E é este o objetivo e, para alcançá-lo não faltarão esforços da elite econômica. E, como elite econômica, entende-se não uma pequena burguesia nacional, mas os grandes especuladores do capitalismo global. E é por isso que Steve Bannon é um ator que se faz presente.

No discurso de abertura da ONU, no final de setembro, Bolsonaro mostrou que não se importa com a opinião pública internacional e falou para a base dele. Discurso de caráter muito ideológico, com muito subsídio para geração de conteúdo. Aposta no bolsonarismo nível hard. O discurso de Trump caminhou no mesmo sentido: construção de uma Guerra Fria do século 21 – o comunismo tem que ser eliminado.

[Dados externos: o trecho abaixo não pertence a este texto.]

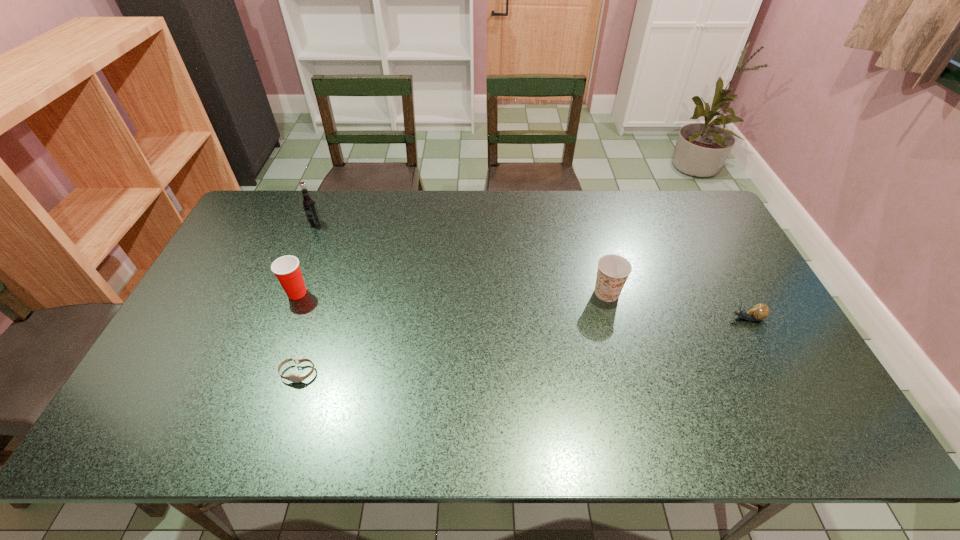
The image size is (960, 540). I want to click on vacant region located 0.090m on the front of the right Dixie cup, so click(x=617, y=330).

At what (x,y) coordinates should I click in order to perform the action: click on free space located on the front-facing side of the rightmost object. Please return your answer as a coordinate pair (x, y). Looking at the image, I should click on (692, 318).

The width and height of the screenshot is (960, 540). I want to click on vacant space located 0.070m on the front-facing side of the rightmost object, so click(704, 318).

What are the coordinates of `vacant space located 0.350m on the front-facing side of the rightmost object` in the screenshot? It's located at [x=602, y=318].

Find the location of a particular element. free space located 0.050m on the face of the nearest object is located at coordinates (288, 402).

The width and height of the screenshot is (960, 540). What are the coordinates of `object that is positioned at the far edge` in the screenshot? It's located at (308, 203).

This screenshot has width=960, height=540. Find the location of `object situated at the right edge`. object situated at the right edge is located at coordinates (760, 311).

This screenshot has width=960, height=540. In the image, there is a desktop. Identify the location of vacant space at the far edge. (523, 202).

Where is `free region at the near edge`? The height and width of the screenshot is (540, 960). free region at the near edge is located at coordinates (769, 446).

Where is `free location at the far left corner of the desktop`? This screenshot has width=960, height=540. free location at the far left corner of the desktop is located at coordinates (262, 215).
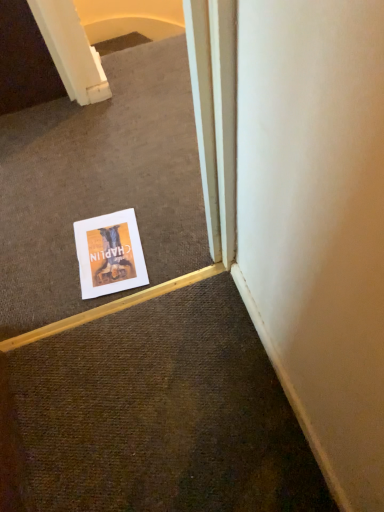
In order to click on vacant point above white paper at center (from a real-world perspective) in this screenshot , I will do `click(95, 174)`.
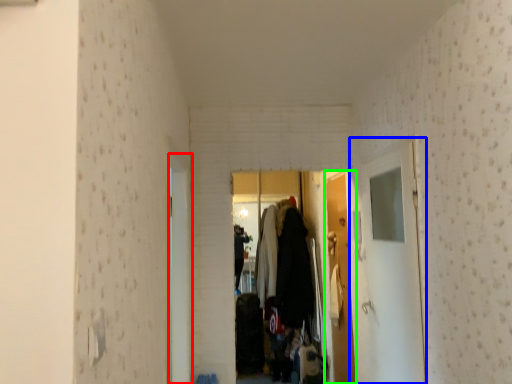
Question: Considering the real-world distances, which object is closest to door (highlighted by a red box)? glass door (highlighted by a blue box) or door (highlighted by a green box).

Choices:
 (A) glass door
 (B) door

Answer: (A)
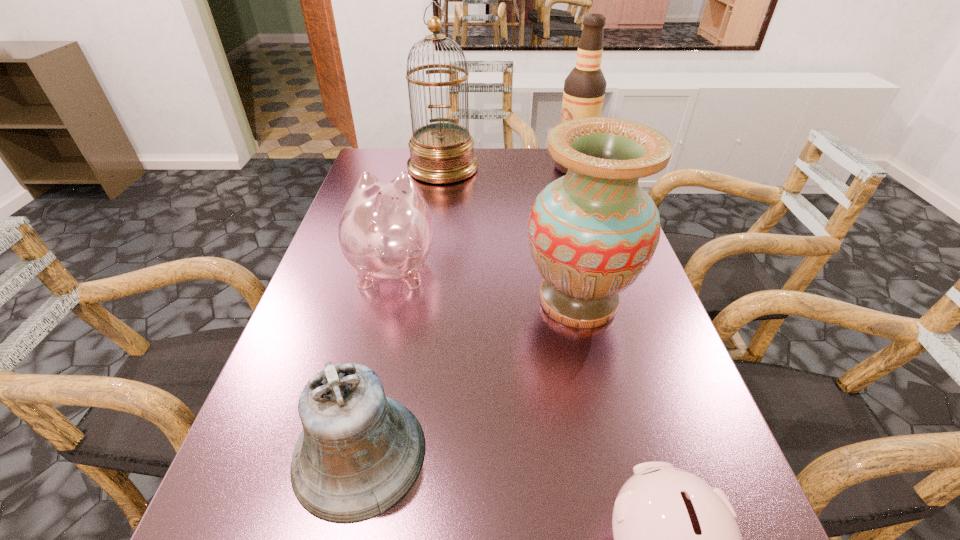
Image resolution: width=960 pixels, height=540 pixels. Identify the location of free space located on the front of the third tallest object. (623, 487).

The width and height of the screenshot is (960, 540). In order to click on free spot located 0.070m on the front facing side of the taller piggy bank in this screenshot , I will do `click(404, 220)`.

Locate an element on the screen. Image resolution: width=960 pixels, height=540 pixels. vacant region located 0.190m on the front facing side of the taller piggy bank is located at coordinates (410, 196).

You are a GUI agent. You are given a task and a screenshot of the screen. Output one action in this format:
    pyautogui.click(x=<x>, y=<y>)
    Task: Click on the free region located on the front facing side of the taller piggy bank
    
    Given the screenshot: What is the action you would take?
    pyautogui.click(x=405, y=215)

Find the location of `vacant space located on the right of the bell`. vacant space located on the right of the bell is located at coordinates (675, 453).

Image resolution: width=960 pixels, height=540 pixels. I want to click on birdcage present at the far edge, so click(x=440, y=152).

This screenshot has height=540, width=960. Find the location of `alcohol located in the far edge section of the desktop`. alcohol located in the far edge section of the desktop is located at coordinates (584, 88).

You are a GUI agent. You are given a task and a screenshot of the screen. Output one action in this format:
    pyautogui.click(x=<x>, y=<y>)
    Task: Click on the birdcage located in the left edge section of the desktop
    The image size is (960, 540).
    Given the screenshot: What is the action you would take?
    pyautogui.click(x=440, y=152)

Where is `piggy bank that is at the left edge`? This screenshot has width=960, height=540. piggy bank that is at the left edge is located at coordinates (386, 229).

Image resolution: width=960 pixels, height=540 pixels. I want to click on bell that is at the left edge, so click(360, 452).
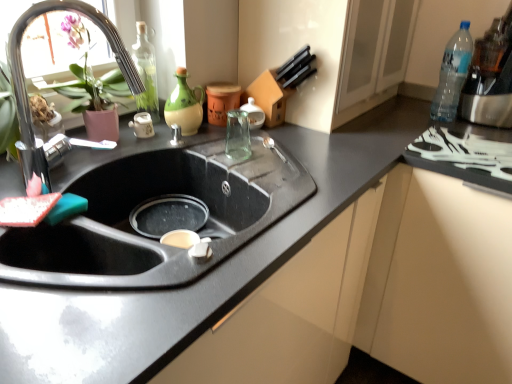
Where is `vacant area that is in front of green matte jug at upper center, placed as the 2th bottle when sorted from right to left`? This screenshot has height=384, width=512. vacant area that is in front of green matte jug at upper center, placed as the 2th bottle when sorted from right to left is located at coordinates (189, 149).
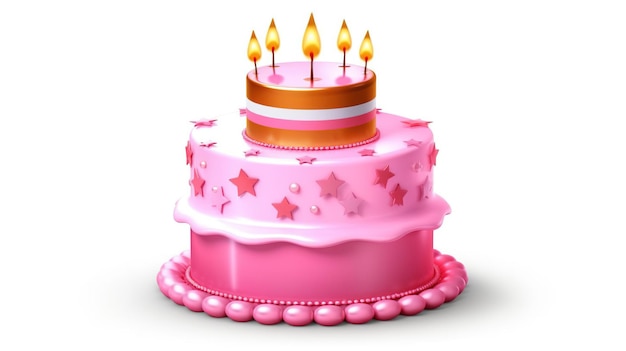
Find the location of a particular element. This screenshot has height=351, width=626. gold trim is located at coordinates (319, 96), (322, 136).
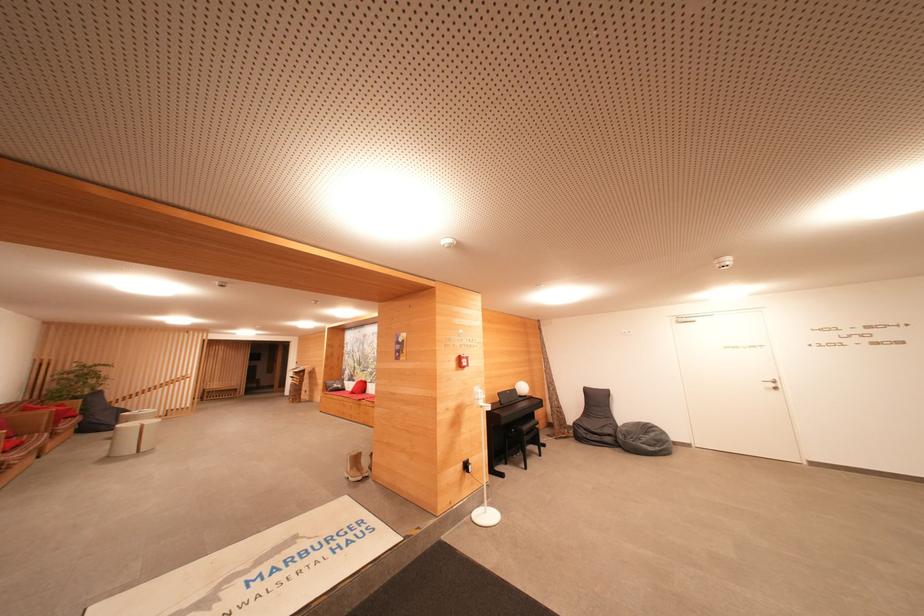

A diferença entre os dois é que nos Estados Unidos – centro do capitalismo – a política de Trump promoveu uma das menores taxas de desemprego da história. Aqui no Brasil, o papo é diferente. Tem que esperar para ver como o governo vai lidar com a situação. Para o fim do ano, Bolsonaro promete 13º para o Bolsa Família e mais saques ao FGTS que deverão injetar 14,5 bi de reais para o natal. Nada que garanta crescimento a longo prazo. Mas, se a chegada de mais militares em cargos estratégicos significar aplicação de políticas mais pragmáticas e menos ideologicamente ultraliberais e houver retomada das obras públicas, talvez haja um respiro econômico que poderá dar mais fôlego a Bolsonaro. Se não, a impressão é que a saída será radicalizar ainda mais no discurso ideológico. A veiculação de notícia falsa sobre a relação do PCC com PT em um jornal da Record seguida de uma ação organizada dos maiores influenciadores de rede do campo bolsonarista pode indicar algo neste sentido. Relacionam o que constroem como os dois grandes inimigos do Brasil: os “comunistas/esquerdistas/petistas” e o crime organizado. A agenda de costumes e valores não é menos importante. Em um cenário em que não há perspectiva de crescimento econômico e geração de renda, é o que garante a sustentação do governo. O governo cria um inimigo coeso que precisa ser derrotado. Qual será o fôlego desta estratégia?

Talvez até tenha-se um respiro aqui ou ali com a vitória de um campo mais progressista em algum país ou em alguma cidade brasileira no próximo período. Mas a tendência geral parece ser a vitória da extrema-direita e o agravamento do processo de fascismo que já está em curso. Importante lembrar que a última vez que a história se deparou com fascismo constituído de fato em escala global, ele foi derrotado não com debates eleitorais com respaldo na racionalidade democrática, mas com uma guerra. O fascismo tem que ser levado a sério. A história já nos mostrou isso. O desafio é enorme. Diagnóstico radical e ação recuada não combinam. Não é apenas disputar eleições, vencer Bolsonaro. É derrotar a força do bolsonarismo (expressão máxima do fascismo no país), propondo saídas econômicas, políticas e sociais mais ousadas e conectadas com os anseios do povo. É reconstruir o que entendemos como democracia.